Excerpt provided →
— begin —
Geoff Leyland wrote:

> Hi,
>
> Why not do something like
>
> my_log("this_module_logging_flag_notes") << "Doing something in
> this_module";
> my_log("that_module_logging_flag_errors") << "Something went wrong in
> that_module";
>
> where a log object is either (depending on a compile time setting) a
> proxy for a stream or a not_logger than has
>

this is not such a hard thing to do ;) I've implemented some log classes
like this in the (far) past ;)
But what you would actually want is an enumerator or something, so that
you can write things like:

log<error>() << "some error";
log<activity>() << "some activity";

And with compile switches you can turn on/off error/activity/etc. logs.
But what about runtime? When it comes to logging, I really want a lot to
be able to turn on/off such features at runtime.
— end —
Provided material →
— begin —
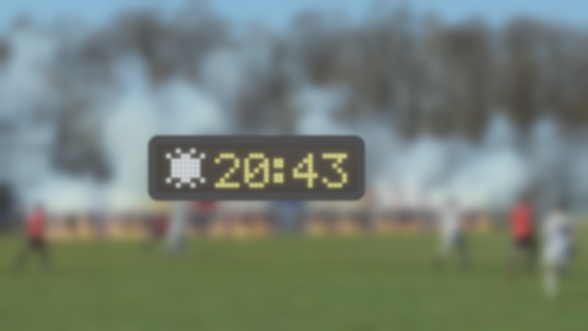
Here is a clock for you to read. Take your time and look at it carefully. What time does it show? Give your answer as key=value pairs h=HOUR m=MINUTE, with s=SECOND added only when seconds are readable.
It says h=20 m=43
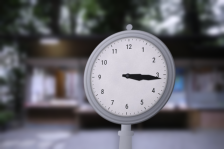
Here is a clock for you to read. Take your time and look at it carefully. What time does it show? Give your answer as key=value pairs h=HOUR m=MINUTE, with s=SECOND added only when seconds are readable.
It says h=3 m=16
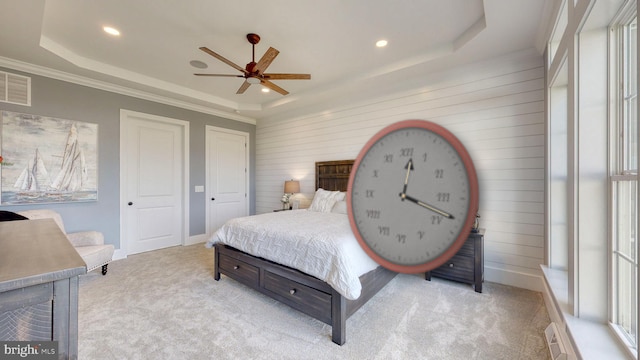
— end —
Your task → In the excerpt about logging, what does the writer say compile switches let you do?

Result for this task → They let you turn error, activity, and other logs on or off.